Moving toward demolition
It’s vulnerable to trespassing and the periphery of the site has drawn homeless encampments in recent months. Remote police surveillance units are now set up in the parking lot. In November, police arrested a 43-year-old woman for allegedly setting fire to a portion of the structure, leaving its boarded-up doors engulfed in flames by the time officers arrived.
“The building itself is pretty dilapidated,” Gomez wrote via email, “so the primary reason to bring it down before winter is for safety purposes.”

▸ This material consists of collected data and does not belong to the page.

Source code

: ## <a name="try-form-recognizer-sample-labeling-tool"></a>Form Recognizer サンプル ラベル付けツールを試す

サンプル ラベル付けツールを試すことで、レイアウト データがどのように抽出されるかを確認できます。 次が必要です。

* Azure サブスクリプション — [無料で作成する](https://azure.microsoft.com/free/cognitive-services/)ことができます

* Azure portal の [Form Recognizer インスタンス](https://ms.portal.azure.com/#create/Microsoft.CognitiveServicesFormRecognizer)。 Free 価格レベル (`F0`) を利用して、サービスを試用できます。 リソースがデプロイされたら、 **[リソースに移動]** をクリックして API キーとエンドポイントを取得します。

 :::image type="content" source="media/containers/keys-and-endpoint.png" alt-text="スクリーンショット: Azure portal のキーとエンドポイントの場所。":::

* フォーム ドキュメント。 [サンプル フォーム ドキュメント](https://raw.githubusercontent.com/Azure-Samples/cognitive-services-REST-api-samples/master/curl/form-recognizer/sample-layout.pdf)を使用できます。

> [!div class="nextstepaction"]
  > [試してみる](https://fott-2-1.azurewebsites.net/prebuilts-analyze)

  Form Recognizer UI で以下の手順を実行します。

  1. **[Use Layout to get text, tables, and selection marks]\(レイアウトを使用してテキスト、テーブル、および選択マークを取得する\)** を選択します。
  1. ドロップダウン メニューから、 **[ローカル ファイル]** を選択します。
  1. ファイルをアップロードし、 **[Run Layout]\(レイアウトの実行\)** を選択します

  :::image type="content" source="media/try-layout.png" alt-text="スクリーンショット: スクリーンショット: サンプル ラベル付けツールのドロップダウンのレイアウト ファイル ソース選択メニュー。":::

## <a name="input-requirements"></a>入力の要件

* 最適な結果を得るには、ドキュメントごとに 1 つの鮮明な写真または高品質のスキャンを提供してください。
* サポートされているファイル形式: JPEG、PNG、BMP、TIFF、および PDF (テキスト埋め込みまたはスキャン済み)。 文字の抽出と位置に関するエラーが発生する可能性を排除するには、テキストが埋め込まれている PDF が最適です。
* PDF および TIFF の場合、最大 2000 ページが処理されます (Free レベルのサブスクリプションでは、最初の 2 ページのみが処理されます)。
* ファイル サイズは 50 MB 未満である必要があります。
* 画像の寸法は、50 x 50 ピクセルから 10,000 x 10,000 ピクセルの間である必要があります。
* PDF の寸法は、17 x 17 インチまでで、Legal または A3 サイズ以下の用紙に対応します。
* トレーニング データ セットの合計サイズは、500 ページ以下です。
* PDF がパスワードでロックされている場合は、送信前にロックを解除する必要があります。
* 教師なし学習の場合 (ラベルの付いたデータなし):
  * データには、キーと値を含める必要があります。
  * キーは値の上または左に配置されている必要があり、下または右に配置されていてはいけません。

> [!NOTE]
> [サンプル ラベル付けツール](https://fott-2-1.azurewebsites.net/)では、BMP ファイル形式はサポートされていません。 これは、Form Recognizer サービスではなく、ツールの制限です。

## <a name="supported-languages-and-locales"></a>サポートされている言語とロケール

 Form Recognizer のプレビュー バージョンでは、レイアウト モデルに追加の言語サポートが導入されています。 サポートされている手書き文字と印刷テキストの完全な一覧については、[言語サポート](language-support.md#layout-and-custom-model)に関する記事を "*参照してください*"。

The Intermountain Healthcare subsidiary owns all but a handful of parcels on the northeast corner of the Sears block, which are occupied by the restaurant known as Sapa, a bar called Purgatory and a retail business, Retrospect Water & Light. Taco stands ply a busy trade on adjacent sidewalks.
Stefani James, special projects assistant with the city’s Department of Community and Neighborhoods, wrote in an email that as part of their application, officials at Intermountain have discussed “taking down everything on the south side of that block.”
Both the vacant Sears store and the L-shaped Sears Auto Shop closer to Main Street sit on a portion of the main six-acre parcel on the south half of the block, located between 700 South and 800 South between Main and State streets.
Meanwhile, James said, no future plans for developing the block have been submitted to the city’s building services.
The city doesn’t require a reuse plan before Intermountain might be allowed to tear down the buildings, but the company does need to indicate the future use of the property — and, according to Norris, it hadn’t done that as of last week.